- Dataset extract

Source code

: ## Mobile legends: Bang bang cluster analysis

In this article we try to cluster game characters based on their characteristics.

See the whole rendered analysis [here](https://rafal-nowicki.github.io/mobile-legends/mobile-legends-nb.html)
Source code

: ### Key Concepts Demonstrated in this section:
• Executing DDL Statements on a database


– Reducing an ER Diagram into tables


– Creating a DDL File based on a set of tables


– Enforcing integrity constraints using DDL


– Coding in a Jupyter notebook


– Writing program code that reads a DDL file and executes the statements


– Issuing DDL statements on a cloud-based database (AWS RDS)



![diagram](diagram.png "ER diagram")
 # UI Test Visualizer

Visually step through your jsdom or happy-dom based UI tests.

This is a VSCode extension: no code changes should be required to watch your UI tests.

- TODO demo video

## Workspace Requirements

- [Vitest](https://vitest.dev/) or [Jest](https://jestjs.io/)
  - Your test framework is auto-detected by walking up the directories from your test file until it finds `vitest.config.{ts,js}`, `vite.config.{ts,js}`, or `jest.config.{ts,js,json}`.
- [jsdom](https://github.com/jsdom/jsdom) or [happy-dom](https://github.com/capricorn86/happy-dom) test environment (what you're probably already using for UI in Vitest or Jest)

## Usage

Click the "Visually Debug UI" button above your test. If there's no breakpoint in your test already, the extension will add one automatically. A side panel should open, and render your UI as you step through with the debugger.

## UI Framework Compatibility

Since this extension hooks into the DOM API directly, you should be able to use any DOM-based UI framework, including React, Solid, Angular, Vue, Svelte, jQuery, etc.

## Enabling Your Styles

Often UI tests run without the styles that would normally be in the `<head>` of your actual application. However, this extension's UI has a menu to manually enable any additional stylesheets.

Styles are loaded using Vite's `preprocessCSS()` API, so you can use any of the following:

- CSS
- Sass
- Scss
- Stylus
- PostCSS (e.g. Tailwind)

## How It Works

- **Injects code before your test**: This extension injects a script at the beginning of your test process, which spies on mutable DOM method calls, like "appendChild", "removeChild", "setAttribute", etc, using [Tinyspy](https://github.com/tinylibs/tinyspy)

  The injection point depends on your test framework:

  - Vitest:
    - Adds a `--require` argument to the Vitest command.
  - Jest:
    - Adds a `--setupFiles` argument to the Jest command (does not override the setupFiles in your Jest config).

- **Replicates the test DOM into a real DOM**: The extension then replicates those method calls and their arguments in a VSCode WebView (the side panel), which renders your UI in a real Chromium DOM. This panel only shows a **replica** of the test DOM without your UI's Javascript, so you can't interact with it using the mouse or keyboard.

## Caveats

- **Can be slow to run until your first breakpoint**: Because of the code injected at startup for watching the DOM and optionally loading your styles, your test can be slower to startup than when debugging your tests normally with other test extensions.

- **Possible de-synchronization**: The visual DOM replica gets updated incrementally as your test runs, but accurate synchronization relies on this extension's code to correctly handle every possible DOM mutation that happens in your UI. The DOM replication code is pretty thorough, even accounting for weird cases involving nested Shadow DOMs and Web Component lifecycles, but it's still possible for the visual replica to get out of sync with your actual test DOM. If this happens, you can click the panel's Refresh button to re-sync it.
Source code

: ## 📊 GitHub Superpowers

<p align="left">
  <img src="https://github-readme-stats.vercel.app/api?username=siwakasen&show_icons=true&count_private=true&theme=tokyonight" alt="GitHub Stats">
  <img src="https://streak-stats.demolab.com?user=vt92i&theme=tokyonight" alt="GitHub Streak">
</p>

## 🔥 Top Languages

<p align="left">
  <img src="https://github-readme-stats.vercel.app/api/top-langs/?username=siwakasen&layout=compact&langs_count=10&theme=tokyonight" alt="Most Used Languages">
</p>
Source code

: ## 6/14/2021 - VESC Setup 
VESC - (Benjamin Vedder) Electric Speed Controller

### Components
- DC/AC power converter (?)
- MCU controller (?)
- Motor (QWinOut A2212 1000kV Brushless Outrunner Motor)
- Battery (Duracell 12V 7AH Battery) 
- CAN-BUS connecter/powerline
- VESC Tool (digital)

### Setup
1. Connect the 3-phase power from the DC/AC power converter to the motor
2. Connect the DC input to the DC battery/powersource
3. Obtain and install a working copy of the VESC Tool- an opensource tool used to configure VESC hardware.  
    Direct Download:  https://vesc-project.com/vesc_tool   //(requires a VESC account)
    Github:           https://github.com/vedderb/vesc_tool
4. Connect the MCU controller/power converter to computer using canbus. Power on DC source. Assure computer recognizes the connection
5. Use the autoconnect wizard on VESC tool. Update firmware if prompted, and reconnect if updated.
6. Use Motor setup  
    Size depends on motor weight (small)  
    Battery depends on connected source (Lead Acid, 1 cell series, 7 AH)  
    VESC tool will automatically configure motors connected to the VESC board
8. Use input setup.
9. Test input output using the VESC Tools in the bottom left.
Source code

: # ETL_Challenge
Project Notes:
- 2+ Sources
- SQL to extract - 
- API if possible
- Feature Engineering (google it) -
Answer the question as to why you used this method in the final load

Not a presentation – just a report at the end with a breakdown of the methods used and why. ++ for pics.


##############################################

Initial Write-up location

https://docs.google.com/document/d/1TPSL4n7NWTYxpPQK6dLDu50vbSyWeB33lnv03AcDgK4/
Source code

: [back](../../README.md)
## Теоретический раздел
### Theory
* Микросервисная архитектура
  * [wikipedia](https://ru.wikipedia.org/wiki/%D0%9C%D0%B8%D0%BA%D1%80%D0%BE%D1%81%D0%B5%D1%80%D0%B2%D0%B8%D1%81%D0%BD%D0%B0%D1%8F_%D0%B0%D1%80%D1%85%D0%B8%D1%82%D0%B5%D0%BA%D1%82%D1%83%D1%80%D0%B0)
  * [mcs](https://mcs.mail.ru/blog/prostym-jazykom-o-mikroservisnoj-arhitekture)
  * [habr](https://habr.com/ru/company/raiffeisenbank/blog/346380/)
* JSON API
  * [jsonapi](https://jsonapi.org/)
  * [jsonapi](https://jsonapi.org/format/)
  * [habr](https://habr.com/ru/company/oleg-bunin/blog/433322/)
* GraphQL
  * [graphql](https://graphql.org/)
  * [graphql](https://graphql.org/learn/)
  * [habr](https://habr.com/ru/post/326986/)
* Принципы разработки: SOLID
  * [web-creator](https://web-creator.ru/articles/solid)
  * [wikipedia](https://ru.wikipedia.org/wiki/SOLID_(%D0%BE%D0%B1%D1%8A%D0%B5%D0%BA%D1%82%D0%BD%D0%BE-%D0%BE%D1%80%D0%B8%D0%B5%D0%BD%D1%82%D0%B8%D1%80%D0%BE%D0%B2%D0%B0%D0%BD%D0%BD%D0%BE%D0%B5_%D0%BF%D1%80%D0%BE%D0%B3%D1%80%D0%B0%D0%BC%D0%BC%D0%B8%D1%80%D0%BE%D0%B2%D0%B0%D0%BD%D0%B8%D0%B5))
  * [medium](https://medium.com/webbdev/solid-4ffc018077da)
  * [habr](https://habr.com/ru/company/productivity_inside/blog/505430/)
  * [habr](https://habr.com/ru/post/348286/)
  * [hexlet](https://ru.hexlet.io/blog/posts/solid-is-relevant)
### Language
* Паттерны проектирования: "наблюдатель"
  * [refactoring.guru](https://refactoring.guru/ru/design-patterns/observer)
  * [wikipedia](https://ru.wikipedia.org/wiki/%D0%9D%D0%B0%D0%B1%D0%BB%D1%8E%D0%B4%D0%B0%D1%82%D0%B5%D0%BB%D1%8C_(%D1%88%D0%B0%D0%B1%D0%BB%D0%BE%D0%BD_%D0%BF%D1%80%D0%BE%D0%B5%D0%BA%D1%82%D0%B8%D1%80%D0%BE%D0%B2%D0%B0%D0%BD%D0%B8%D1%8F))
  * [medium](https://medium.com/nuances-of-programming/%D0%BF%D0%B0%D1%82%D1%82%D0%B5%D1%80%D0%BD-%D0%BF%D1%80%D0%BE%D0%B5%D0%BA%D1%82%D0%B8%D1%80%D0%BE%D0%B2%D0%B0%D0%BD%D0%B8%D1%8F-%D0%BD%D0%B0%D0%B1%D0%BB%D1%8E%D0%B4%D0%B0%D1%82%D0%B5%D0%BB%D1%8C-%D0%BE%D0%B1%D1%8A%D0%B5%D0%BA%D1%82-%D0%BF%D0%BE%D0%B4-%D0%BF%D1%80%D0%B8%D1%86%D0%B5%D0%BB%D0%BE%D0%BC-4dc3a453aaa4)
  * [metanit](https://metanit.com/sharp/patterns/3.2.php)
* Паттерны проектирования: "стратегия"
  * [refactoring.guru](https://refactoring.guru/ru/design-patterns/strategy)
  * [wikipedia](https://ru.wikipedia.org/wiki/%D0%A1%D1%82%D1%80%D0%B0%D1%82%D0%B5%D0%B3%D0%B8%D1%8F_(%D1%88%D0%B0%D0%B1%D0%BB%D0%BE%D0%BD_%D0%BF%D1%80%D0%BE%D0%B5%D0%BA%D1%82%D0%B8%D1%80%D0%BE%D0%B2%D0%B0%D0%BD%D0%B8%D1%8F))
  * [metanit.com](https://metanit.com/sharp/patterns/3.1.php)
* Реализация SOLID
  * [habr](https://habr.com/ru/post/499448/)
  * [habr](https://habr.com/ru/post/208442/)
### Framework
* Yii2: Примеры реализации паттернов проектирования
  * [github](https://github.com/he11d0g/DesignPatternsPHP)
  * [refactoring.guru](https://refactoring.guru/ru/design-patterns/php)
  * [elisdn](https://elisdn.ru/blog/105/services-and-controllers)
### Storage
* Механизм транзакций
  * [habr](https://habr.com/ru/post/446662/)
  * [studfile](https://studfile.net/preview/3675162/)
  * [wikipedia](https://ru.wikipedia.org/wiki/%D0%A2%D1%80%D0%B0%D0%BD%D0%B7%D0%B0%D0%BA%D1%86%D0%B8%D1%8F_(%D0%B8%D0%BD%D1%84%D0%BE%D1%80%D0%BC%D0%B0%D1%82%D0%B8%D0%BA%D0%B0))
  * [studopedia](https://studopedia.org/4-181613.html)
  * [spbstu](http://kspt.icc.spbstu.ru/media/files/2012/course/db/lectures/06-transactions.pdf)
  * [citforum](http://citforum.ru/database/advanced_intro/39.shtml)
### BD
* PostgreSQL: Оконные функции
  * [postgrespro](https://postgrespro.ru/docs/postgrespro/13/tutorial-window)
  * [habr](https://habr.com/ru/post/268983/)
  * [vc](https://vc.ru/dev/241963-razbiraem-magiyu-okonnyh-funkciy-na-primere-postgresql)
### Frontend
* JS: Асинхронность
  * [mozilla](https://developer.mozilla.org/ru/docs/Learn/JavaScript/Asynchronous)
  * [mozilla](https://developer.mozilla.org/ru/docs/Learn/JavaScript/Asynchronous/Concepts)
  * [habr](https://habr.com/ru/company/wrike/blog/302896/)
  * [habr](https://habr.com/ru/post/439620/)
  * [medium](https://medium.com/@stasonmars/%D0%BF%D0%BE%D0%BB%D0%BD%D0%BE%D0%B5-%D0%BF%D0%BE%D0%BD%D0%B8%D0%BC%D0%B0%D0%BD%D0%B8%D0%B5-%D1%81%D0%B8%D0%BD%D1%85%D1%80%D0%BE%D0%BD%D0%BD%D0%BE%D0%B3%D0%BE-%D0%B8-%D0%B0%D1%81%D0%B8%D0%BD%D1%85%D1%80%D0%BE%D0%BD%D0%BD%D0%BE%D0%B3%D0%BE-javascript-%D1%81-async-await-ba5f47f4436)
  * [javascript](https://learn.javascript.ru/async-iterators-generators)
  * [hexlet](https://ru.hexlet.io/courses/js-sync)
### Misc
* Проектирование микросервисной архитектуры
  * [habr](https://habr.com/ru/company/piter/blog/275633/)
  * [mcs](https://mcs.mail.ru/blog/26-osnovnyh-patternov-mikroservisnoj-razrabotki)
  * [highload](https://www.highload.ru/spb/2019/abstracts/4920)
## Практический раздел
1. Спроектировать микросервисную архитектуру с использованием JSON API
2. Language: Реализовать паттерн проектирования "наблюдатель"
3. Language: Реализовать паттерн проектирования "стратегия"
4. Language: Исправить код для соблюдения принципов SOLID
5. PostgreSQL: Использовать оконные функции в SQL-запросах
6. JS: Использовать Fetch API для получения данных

- Try it
Repeat the material above exactly, beginning with its first line and ending with the line that holds "- [Vitest](https://vitest.dev/) or", and leave out everything else.

- Exercise answer
Source code

: ## Mobile legends: Bang bang cluster analysis

In this article we try to cluster game characters based on their characteristics.

See the whole rendered analysis [here](https://rafal-nowicki.github.io/mobile-legends/mobile-legends-nb.html)
Source code

: ### Key Concepts Demonstrated in this section:
• Executing DDL Statements on a database


– Reducing an ER Diagram into tables


– Creating a DDL File based on a set of tables


– Enforcing integrity constraints using DDL


– Coding in a Jupyter notebook


– Writing program code that reads a DDL file and executes the statements


– Issuing DDL statements on a cloud-based database (AWS RDS)



![diagram](diagram.png "ER diagram")
 # UI Test Visualizer

Visually step through your jsdom or happy-dom based UI tests.

This is a VSCode extension: no code changes should be required to watch your UI tests.

- TODO demo video

## Workspace Requirements

- [Vitest](https://vitest.dev/) or [Jest](https://jestjs.io/)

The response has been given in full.